You can't go home. But if I could,
what would I find? A farm a mile south of Curlew, Iowa, and a quarter mile west. Sunset through the grove of trees west of the farm house. The sound of waterers being slammed shut as the hogs are done using them. Cattle bellering in the night. In the distance, a neighbor's dog barking. I'd be able to sit on the old horse-drawn mower - I had never cut hay with it, I don't remember seeing anyone cut hay with it, I remember it sitting there, rusting, glowing into the air around it. A big white barn. A big chicken house. Corn cribs and steel bins and the smell of oats being harvested, that dust in my nose. The glow of the corn dryer at night, and the roar. The lay of light on the broken corn stalks. In spring, a grey and ragged and dirty ground. The sound of the gun as my father shoots and kills a fox at some great distance as it stands at the entrance to its den where its kits are waiting to nurse. The little foxes in a gunny sack. Whatever became of them?
Are we only memories?
Warmth on my cheek as I step out the door into the sunshine. Half the pond is open. The rest is pretty rotten ice. The grass of our lawn is greening up. Snow is promised for later in the week. There are geese in the bland fields, there is blue sky, a faint haze. Clouds to the north.
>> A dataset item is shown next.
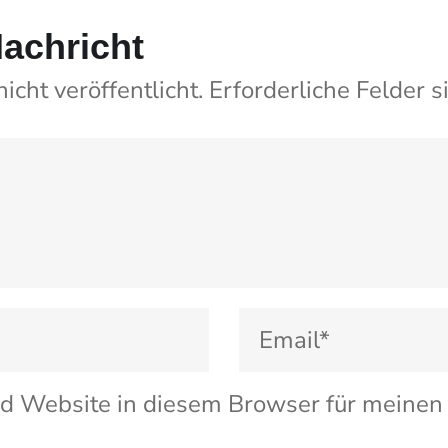
Nachricht
cht veröffentlicht.
Erforderliche Felder s
d Website in diesem Browser für meine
I want so much to run away to Iowa, to find that place that was, back in the 1950s when I was growing up. I want to go, yet I must wait patiently. We may have free will, but we are not free!
At the south edge of Ripon, crows in their tree tops, many of them, like a choir loft full of dark joy.
Thank you for this.
Posted by: MB | March 07, 2006 at 10:15 AM
MB, thanks! I need some cheering up in just this regard right now, so it is good to hear a good word.